══ Record excerpts

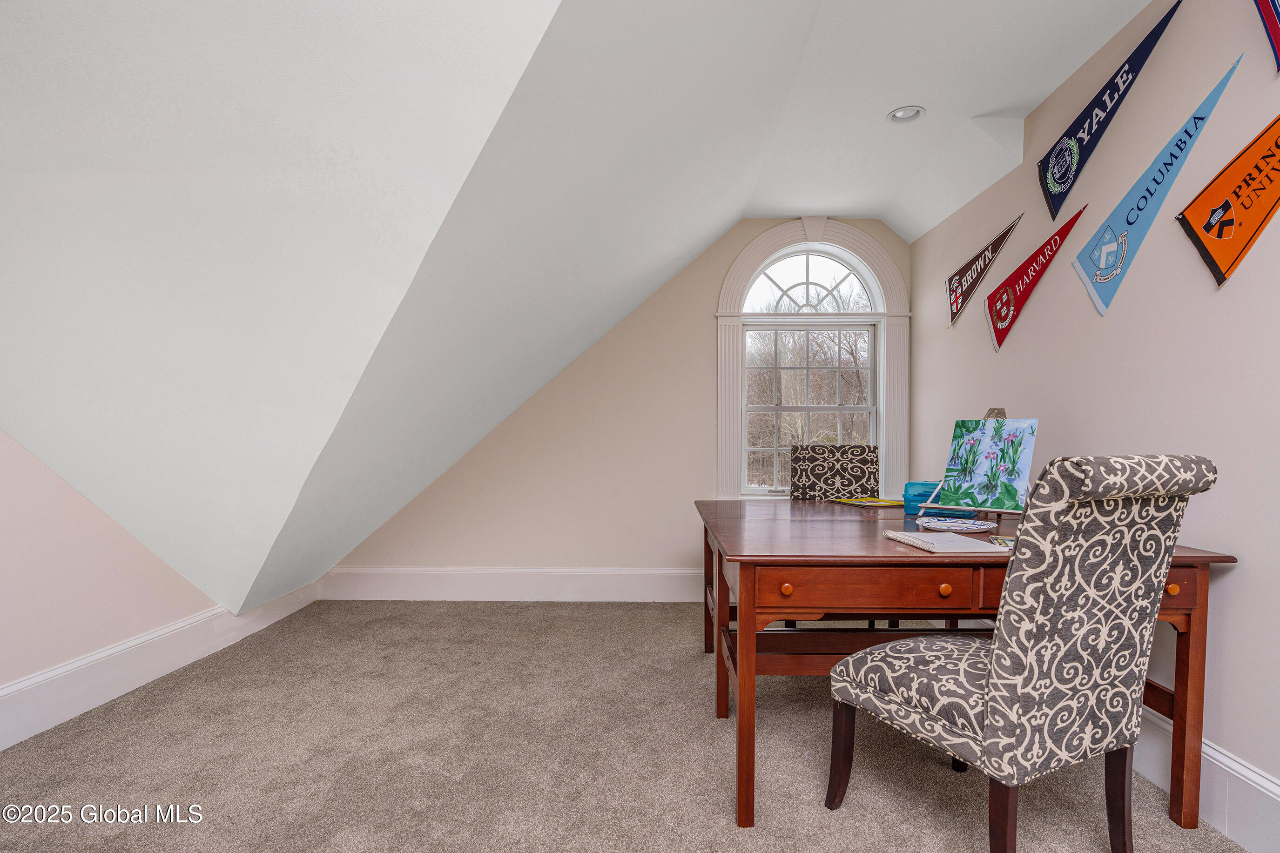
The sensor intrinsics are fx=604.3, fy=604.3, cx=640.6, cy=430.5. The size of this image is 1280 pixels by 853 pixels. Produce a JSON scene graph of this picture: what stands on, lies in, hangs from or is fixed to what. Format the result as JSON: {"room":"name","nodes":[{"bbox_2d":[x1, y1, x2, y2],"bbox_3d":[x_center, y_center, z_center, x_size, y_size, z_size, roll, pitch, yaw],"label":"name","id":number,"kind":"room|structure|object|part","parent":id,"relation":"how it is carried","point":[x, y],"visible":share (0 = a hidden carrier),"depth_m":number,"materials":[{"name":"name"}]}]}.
{"room":"office","nodes":[
{"label":"office","id":0,"kind":"room"},
{"bbox_2d":[0,424,227,742],"bbox_3d":[-2.358,-0.095,1.304,0.145,2.542,5.588,0,1,1],"label":"left wall","id":1,"kind":"structure","parent":0,"point":[3,535],"depth_m":2.35,"materials":[{"name":"paint"}]},
{"bbox_2d":[0,579,321,754],"bbox_3d":[-2.231,1.043,1.349,0.020,0.183,4.936,0,1,1],"label":"left baseboard","id":2,"kind":"structure","parent":1,"relation":"attached to","point":[1,695],"depth_m":2.56,"materials":[{"name":"white paint"}]},
{"bbox_2d":[0,0,1168,637],"bbox_3d":[-0.222,-0.596,1.894,5.432,2.349,5.077,0,1,1],"label":"sloped ceiling","id":3,"kind":"structure","parent":0,"point":[802,21],"depth_m":1.90,"materials":[{"name":"white paint"}]},
{"bbox_2d":[887,105,925,122],"bbox_3d":[1.165,-1.396,2.652,0.156,0.037,0.155,0,1,1],"label":"recessed light","id":4,"kind":"object","parent":3,"relation":"in","point":[898,115],"visible":0.99,"depth_m":2.66,"materials":[{"name":"white"}]},
{"bbox_2d":[325,219,914,586],"bbox_3d":[-0.154,-0.168,3.996,3.923,2.567,0.158,0,1,1],"label":"back wall","id":5,"kind":"structure","parent":0,"point":[695,324],"depth_m":3.93,"materials":[{"name":"beige paint"}]},
{"bbox_2d":[320,565,705,601],"bbox_3d":[-0.134,0.996,3.919,3.778,0.199,0.021,0,1,1],"label":"back baseboard","id":6,"kind":"structure","parent":5,"relation":"attached to","point":[624,585],"depth_m":3.92,"materials":[{"name":"white paint"}]},
{"bbox_2d":[714,222,909,503],"bbox_3d":[1.101,-0.401,3.983,1.267,1.962,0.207,0,1,1],"label":"arched window","id":7,"kind":"structure","parent":5,"relation":"in","point":[765,239],"depth_m":3.95,"materials":[{"name":"white paint"}]},
{"bbox_3d":[1.128,-0.964,4.019,0.850,0.455,0.048,0,1,1],"label":"transom","id":8,"kind":"part","parent":7,"relation":"part of","materials":[{"name":"white glass"}]},
{"bbox_2d":[0,600,1258,852],"bbox_3d":[-0.324,1.186,1.189,4.250,0.099,6.059,0,1,1],"label":"carpet floor","id":9,"kind":"structure","parent":0,"point":[427,615],"depth_m":2.06,"materials":[{"name":"beige carpet"}]},
{"bbox_2d":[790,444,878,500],"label":"chair","id":10,"kind":"object","parent":9,"relation":"on","point":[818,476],"visible":0.71,"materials":[{"name":"fabric"}]},
{"bbox_2d":[694,496,1237,836],"bbox_3d":[0.951,0.724,2.358,1.430,0.798,1.492,0,1,1],"label":"wooden desk","id":11,"kind":"object","parent":9,"relation":"on","point":[745,819],"visible":0.67,"depth_m":1.75,"materials":[{"name":"brown wood"}]},
{"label":"leg","id":12,"kind":"part","parent":11,"relation":"part of","materials":[{"name":"brown wood"}]},
{"bbox_3d":[0.389,0.427,1.632,0.030,0.030,0.030,0,1,1],"label":"drawer knob","id":13,"kind":"part","parent":11,"relation":"part of","materials":[{"name":"wood"}]},
{"bbox_2d":[831,496,905,507],"bbox_3d":[1.059,0.328,2.802,0.241,0.010,0.254,0,1,-20],"label":"yellow folder","id":14,"kind":"object","parent":11,"relation":"on","point":[878,503],"visible":0.98,"depth_m":2.76,"materials":[{"name":"yellow paper"}]},
{"bbox_3d":[0.625,0.428,1.638,0.578,0.096,0.094,0,1,1],"label":"drawer","id":15,"kind":"part","parent":11,"relation":"part of","materials":[{"name":"brown wood"}]},
{"bbox_2d":[902,480,943,516],"bbox_3d":[1.191,0.279,2.495,0.194,0.129,0.185,0,1,1],"label":"blue box","id":16,"kind":"object","parent":11,"relation":"on","point":[920,496],"visible":0.54,"depth_m":2.46,"materials":[{"name":"blue plastic"}]},
{"bbox_2d":[885,528,1001,554],"bbox_3d":[0.914,0.332,1.850,0.206,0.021,0.290,0,1,1],"label":"notebook","id":17,"kind":"object","parent":11,"relation":"on","point":[935,541],"visible":0.99,"depth_m":1.78,"materials":[{"name":"white paper"}]},
{"bbox_3d":[0.817,0.430,1.637,0.030,0.031,0.030,0,1,1],"label":"drawer knob","id":18,"kind":"part","parent":11,"relation":"part of","materials":[{"name":"orange wood"}]},
{"bbox_2d":[913,515,997,532],"bbox_3d":[1.110,0.331,2.134,0.260,0.022,0.259,0,1,1],"label":"paper plate","id":19,"kind":"object","parent":11,"relation":"on","point":[945,523],"visible":0.98,"depth_m":2.13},
{"bbox_2d":[910,409,1022,519],"bbox_3d":[1.316,0.131,2.336,0.338,0.412,0.359,-1,2,-42],"label":"easel","id":20,"kind":"object","parent":11,"relation":"on","point":[988,416],"visible":0.52,"depth_m":2.35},
{"bbox_2d":[938,417,1038,512],"bbox_3d":[1.317,0.116,2.303,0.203,0.340,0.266,0,1,1],"label":"painting","id":21,"kind":"object","parent":20,"relation":"on","point":[1023,458],"visible":0.98,"depth_m":2.29},
{"bbox_2d":[988,534,1016,549],"bbox_3d":[1.141,0.335,1.796,0.157,0.010,0.177,1,1,18],"label":"card","id":22,"kind":"object","parent":11,"relation":"on","point":[1005,543],"visible":0.41,"depth_m":1.82,"materials":[{"name":"paper"}]},
{"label":"drawer","id":23,"kind":"part","parent":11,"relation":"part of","materials":[{"name":"brown wood"}]},
{"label":"leg","id":24,"kind":"part","parent":11,"relation":"part of","materials":[{"name":"brown wood"}]},
{"bbox_2d":[827,456,1217,852],"bbox_3d":[0.943,0.592,1.601,0.528,1.079,0.666,-1,1,-27],"label":"upholstered chair","id":25,"kind":"object","parent":9,"relation":"on","point":[1013,650],"visible":0.99,"depth_m":1.39,"materials":[{"name":"fabric"}]},
{"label":"chair leg","id":26,"kind":"part","parent":25,"relation":"part of","materials":[{"name":"brown wood"}]},
{"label":"chair leg","id":27,"kind":"part","parent":25,"relation":"part of","materials":[{"name":"brown wood"}]},
{"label":"chair leg","id":28,"kind":"part","parent":25,"relation":"part of","materials":[{"name":"brown wood"}]},
{"bbox_2d":[909,0,1279,837],"bbox_3d":[1.827,-0.143,1.038,0.141,2.610,5.988,0,1,1],"label":"right wall","id":29,"kind":"structure","parent":0,"point":[1256,563],"depth_m":1.97,"materials":[{"name":"paint"}]},
{"bbox_2d":[945,211,1023,327],"bbox_3d":[1.737,-0.814,3.125,0.020,0.457,0.741,0,1,1],"label":"pennant","id":30,"kind":"object","parent":29,"relation":"attached to","point":[980,254],"visible":0.98,"depth_m":3.14,"materials":[{"name":"fabric"}]},
{"bbox_2d":[989,204,1088,349],"bbox_3d":[1.724,-0.672,2.708,0.023,0.525,0.645,0,1,1],"label":"pennant","id":31,"kind":"object","parent":29,"relation":"attached to","point":[1028,274],"visible":0.98,"depth_m":2.73,"materials":[{"name":"red fabric"}]},
{"bbox_2d":[1036,1,1182,218],"bbox_3d":[1.718,-1.163,2.272,0.024,0.485,0.816,0,1,1],"label":"pennant","id":32,"kind":"object","parent":29,"relation":"attached to","point":[1081,138],"visible":0.98,"depth_m":2.30,"materials":[{"name":"blue fabric"}]},
{"bbox_2d":[1071,55,1239,307],"bbox_3d":[1.707,-0.791,2.076,0.018,0.624,0.654,0,1,1],"label":"pennant","id":33,"kind":"object","parent":29,"relation":"attached to","point":[1148,190],"visible":0.98,"depth_m":2.06,"materials":[{"name":"blue fabric"}]},
{"bbox_2d":[1136,705,1279,852],"bbox_3d":[1.661,1.042,1.116,0.021,0.189,5.319,0,1,1],"label":"right baseboard","id":34,"kind":"structure","parent":29,"relation":"attached to","point":[1263,782],"depth_m":1.71,"materials":[{"name":"white paint"}]},
{"bbox_2d":[1177,108,1279,287],"bbox_3d":[1.699,-0.688,1.661,0.024,0.509,0.575,0,1,1],"label":"pennant","id":35,"kind":"object","parent":29,"relation":"attached to","point":[1206,227],"visible":0.99,"depth_m":1.72,"materials":[{"name":"orange fabric"}]},
{"bbox_2d":[1253,0,1279,73],"bbox_3d":[1.671,-1.187,1.447,0.034,0.446,0.598,0,1,1],"label":"pennant","id":36,"kind":"object","parent":29,"relation":"attached to","point":[1276,28],"visible":0.99,"depth_m":1.62,"materials":[{"name":"fabric"}]},
{"label":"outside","id":37,"kind":"structure","parent":0,"visible":0},
{"label":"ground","id":38,"kind":"structure","parent":37,"visible":0},
{"bbox_2d":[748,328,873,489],"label":"tree","id":39,"kind":"object","parent":38,"relation":"on","point":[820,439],"visible":0.31,"materials":[{"name":"plant"}]}
]}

════

#### What you will do
Where a line in the listing holds the string "back", include it in the count, then report the total alone.

#### Written response
2